» **Exercises**:
• 1. In the text on commanding language, what reasoning leads someone to believe or obey Person X in the appeal-to-authority example? Answer in one to three sentences.
• 2. Reproduce word for word everything in the text on commanding language from "People readily respond" down to "to remember this.".

People readily respond to commanding language. They may even psychologically crave it. In a world of chaos, a directive creates a mission and an instant order. The political ramifications of this are usually tragic—a boss commands people’s compliance, and the people do what they’re told without necessarily reflecting on whether it’s the right or wrong move. In order to avoid Godwin’s Law, consider the case of Francisco Franco’s White Terror during the Spanish Civil War. Tens of thousands of people were killed or injured due to fear of the political left, which Franco directed into action he framed as an existential necessity. It should be obvious that the public always must be on guard when exposed to such directives, but given the current political climate, now seems an especially good time to remember this.
“Increasingly unequal societies have spawned anger, an unsurprising development. The anger is diffuse, in search of somebody to articulate it, preferably in short declarative sentences,” The New York Times’ Roger Cohen writes about recent politics in the U.K. and U.S. Short, declarative sentences signal to an audience that something is about to be accomplished and that problems (whether perceived, real, mischaracterized, or ginned up) are about to be solved.
Logical Fallacies and Cognitive Biases
Information professionals can help with this issue in all its various forms and guises by pointing out two important factors. One, there is an informal logical fallacy often at work in such rhetoric, whether in online advertising, courtroom dramas, PTA meetings, or the Iowa Caucus. Two, people usually suffer from cognitive biases that turn declarations and directives into actions—emergencies are implied, and people go into fight or flight mode.
In the case of the informal logical fallacy, it often boils down to an appeal to authority—“because an authority thinks something, it must therefore be true”—assuming that only people with experience and/or power would direct a group of people with bold declarations. For example, because Person X has directed me to do something—to click on this “one weird trick” ad or to vote for him or her, etc.—X must be an authority figure. Because X is an authority figure, I’d better believe it or do it, because X has the power, and I want to avoid trouble with the powerful.

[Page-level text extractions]
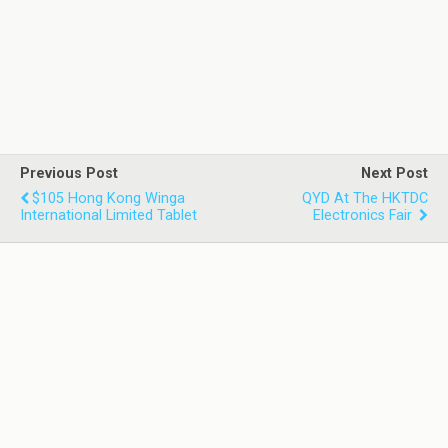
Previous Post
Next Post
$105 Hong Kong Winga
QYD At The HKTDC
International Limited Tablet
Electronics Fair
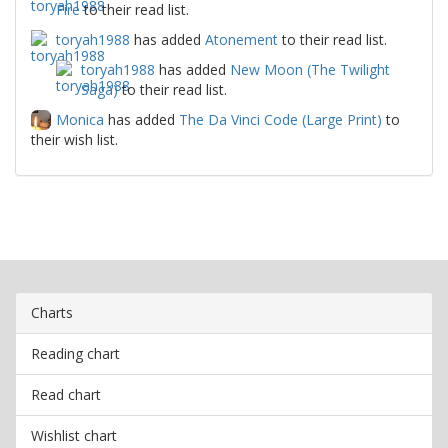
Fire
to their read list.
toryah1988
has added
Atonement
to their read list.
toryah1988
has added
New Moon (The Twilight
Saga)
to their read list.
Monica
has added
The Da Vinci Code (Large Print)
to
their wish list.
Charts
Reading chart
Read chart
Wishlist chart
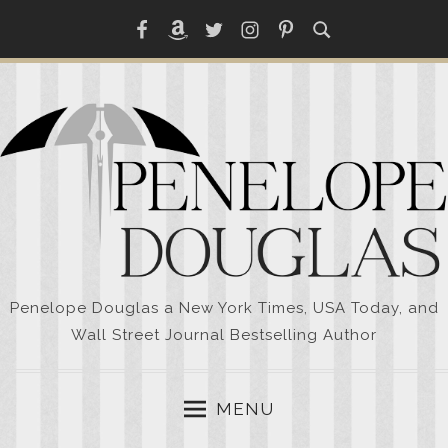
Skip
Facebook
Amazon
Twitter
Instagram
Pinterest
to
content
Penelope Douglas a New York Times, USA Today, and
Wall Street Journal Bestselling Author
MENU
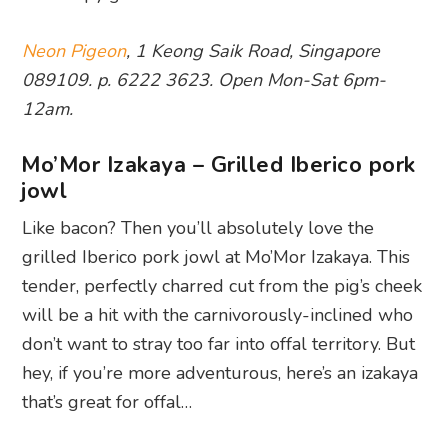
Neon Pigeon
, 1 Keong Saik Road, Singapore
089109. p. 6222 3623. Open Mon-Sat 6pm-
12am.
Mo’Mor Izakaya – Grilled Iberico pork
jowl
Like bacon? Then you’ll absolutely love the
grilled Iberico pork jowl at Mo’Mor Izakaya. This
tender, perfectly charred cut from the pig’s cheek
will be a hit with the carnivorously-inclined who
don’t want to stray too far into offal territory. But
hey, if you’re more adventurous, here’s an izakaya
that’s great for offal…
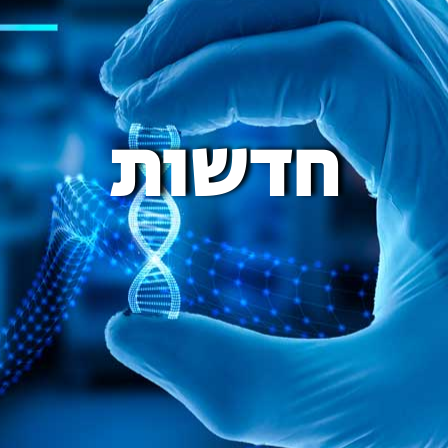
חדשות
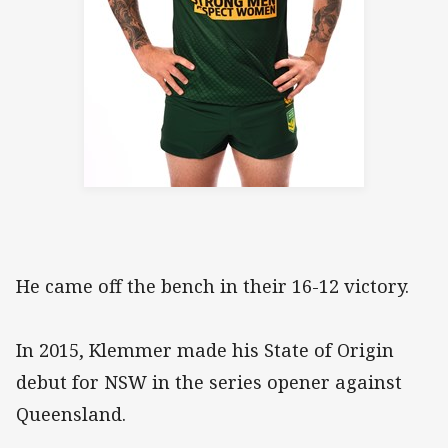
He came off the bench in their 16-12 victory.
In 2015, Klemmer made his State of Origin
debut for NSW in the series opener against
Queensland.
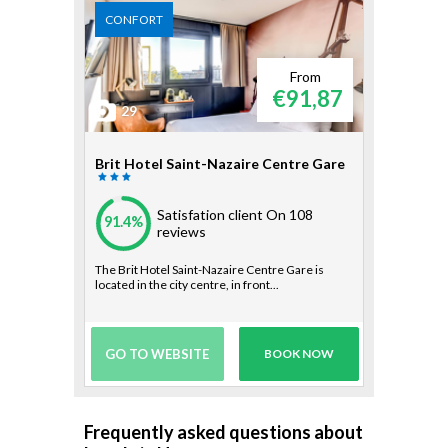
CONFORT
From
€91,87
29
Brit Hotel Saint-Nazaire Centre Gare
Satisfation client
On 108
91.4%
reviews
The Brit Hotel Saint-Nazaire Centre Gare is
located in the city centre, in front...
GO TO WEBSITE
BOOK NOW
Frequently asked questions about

» **Responses for each task**:
• 1. Because Person X has told them to do something, they take X to be an authority figure. Because X is an authority figure with power, they believe X or do what X says to avoid trouble with the powerful.

• 2.
People readily respond to commanding language. They may even psychologically crave it. In a world of chaos, a directive creates a mission and an instant order. The political ramifications of this are usually tragic—a boss commands people’s compliance, and the people do what they’re told without necessarily reflecting on whether it’s the right or wrong move. In order to avoid Godwin’s Law, consider the case of Francisco Franco’s White Terror during the Spanish Civil War. Tens of thousands of people were killed or injured due to fear of the political left, which Franco directed into action he framed as an existential necessity. It should be obvious that the public always must be on guard when exposed to such directives, but given the current political climate, now seems an especially good time to remember this.